How not to email someone a press release

Do I even need to add a comment about how this has no information about what the release addresses and how it's a waste of time and bandwidth, and how the vast majority of recipients will simply delete it without ever clicking on the PDF?

bad press release

What would you do if you received this and they weren't your absolute all-time favorite company?

Posted by Dave Taylor at June 6, 2011 12:01 PM

Comments

Delete. There should at *least* be a synopsis in the email to make me want to click for more information. And I wouldn't attach it - I'd link to it. MHO, of course ;)

Posted by: Jodie on June 6, 2011 12:17 PM

"would you do if you received this and they weren't your absolute all-time favorite company?"

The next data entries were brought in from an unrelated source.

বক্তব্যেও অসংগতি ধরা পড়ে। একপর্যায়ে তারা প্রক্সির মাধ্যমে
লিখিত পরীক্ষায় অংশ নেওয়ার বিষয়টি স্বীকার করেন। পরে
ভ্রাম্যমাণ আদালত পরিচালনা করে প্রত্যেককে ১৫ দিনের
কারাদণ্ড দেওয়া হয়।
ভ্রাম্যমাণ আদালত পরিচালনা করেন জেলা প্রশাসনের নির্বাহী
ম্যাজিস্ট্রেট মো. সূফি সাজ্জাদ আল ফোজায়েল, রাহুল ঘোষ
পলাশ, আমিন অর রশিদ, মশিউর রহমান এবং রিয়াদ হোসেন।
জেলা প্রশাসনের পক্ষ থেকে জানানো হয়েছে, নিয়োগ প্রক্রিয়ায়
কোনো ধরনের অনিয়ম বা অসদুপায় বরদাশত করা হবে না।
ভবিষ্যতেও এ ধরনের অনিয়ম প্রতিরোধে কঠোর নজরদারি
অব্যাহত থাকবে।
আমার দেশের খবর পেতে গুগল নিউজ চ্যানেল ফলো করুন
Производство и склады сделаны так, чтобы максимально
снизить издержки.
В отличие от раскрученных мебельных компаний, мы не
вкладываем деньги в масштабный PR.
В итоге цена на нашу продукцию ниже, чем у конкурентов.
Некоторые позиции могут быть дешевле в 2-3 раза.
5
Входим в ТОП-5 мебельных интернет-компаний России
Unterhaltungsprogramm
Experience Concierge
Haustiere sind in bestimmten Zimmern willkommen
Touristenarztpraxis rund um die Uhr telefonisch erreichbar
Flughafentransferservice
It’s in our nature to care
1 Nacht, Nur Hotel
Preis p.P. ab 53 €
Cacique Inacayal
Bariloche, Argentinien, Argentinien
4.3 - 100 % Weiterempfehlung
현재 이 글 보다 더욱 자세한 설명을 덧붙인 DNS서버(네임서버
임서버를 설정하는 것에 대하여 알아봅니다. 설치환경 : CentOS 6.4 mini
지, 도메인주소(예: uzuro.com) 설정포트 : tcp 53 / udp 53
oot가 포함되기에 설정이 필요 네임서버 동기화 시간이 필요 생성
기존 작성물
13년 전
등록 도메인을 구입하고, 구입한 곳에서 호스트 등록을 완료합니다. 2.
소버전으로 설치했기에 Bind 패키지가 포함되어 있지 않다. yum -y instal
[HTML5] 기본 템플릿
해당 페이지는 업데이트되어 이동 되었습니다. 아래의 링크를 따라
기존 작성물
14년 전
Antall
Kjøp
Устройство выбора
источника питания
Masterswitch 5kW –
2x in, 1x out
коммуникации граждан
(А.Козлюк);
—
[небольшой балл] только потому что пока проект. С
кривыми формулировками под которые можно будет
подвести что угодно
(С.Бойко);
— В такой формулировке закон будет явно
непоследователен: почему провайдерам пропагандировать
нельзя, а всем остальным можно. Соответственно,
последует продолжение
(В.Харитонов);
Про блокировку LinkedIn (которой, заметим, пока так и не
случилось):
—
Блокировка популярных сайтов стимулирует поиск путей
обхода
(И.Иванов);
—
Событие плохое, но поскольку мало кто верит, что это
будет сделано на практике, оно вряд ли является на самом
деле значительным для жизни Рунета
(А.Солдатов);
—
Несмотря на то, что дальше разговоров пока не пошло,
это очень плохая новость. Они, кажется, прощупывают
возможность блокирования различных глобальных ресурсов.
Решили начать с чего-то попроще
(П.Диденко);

I'd call them to offer my PR services...

Posted by: Joshua Weinberg on June 6, 2011 12:43 PM

I'd mail them back and say that due to recent vulnerabilities exposed in Adobe Reader, I only open PDF files from trusted sources and only when there's enough introductory text to both make it seem like a human sent it and to explain what's in it so I have an incentive to open it.

Then say that this is an automated message and their e-mail was discarded.

Posted by: Greg Bulmash on June 6, 2011 1:20 PM

yup, I would delete it and not even mail them back. Future mails from them will land in the spam-folder.